The loop runs for 512 iterations, one iteration per page table entry. Each entry is 64 bits (8 bytes). One page table in long mode can hold 512 entries. 512 is 4096 / 8.


.SetEntry:
mov DWORD [edi], ebx         ; Set the uint32_t at the destination index to the B-register.

Write one page table entry.


add ebx, 0x1000              ; Add 0x1000 to the B-register.

Advance the physical address to be written into the next page table entry by 4KB. Each page table entry maps 4KB.


add edi, 8                   ; Add eight to the destination index.

Write the next page table entry into the next entry of the page table. Each page table entry is 8 bytes.


loop .SetEntry               ; Set the next entry.

The loop instruction means ecx = ecx - 1 jnz .SetEntry. It runs another iteration of the loop if ecx is not zero after reducing ecx by 1. Since ecx was initialized to 512 before the loop, this makes the above instructions repeat 512 times.


Since the first entry uses physical address zero, and each subsequent entries' physical address is 4KB higher, and each entry maps 4KB, and there are 512 of them, this code fills the page table entries for virtual address 0 (inclusive) through 2MB (exclusive) with entries that identity map the first 2MB of physical memory. "Identity" mapping means mapping it so the physical address is equal to the linear address. Each page table in long mode maps 2MB of address space. Since this code fills one page table, it maps 2MB.
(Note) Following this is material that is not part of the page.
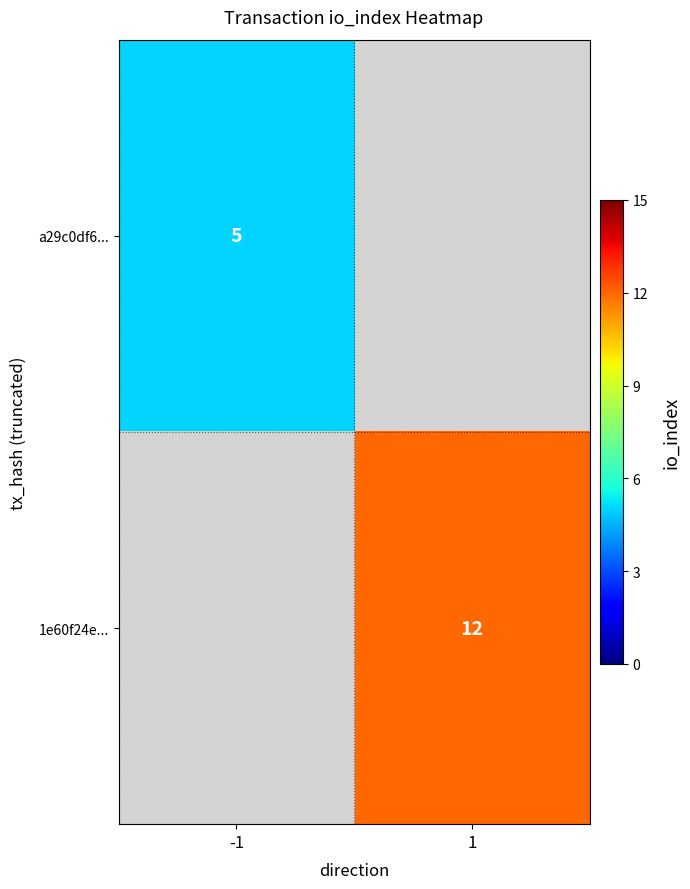

Is it true that a29c0df6... equals 5 at -1?

True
Note that this code alone is not sufficient to set up paging. This code only fills the page table entries. This code would work for 32-bit PAE paging or long mode paging.

In PAE paging, you would need to set up two other pages as well. For long mode, you would need to set up three other pages. PAE paging uses a 3-level translation, where the top level maps 1GB regions, the middle level maps 2MB regions, and the page table level maps 4KB regions.

Long mode paging uses a 4-level (or on the latest processors, it can be 5-level) paging. In long mode the top level maps 512GB regions, the second level maps 1GB regions, the third level maps 2MB regions, and the outermost level maps 4KB regions.

Code that sets up identity mapping would need to set up the pages described above, in addition to the setup shown in the code in your question.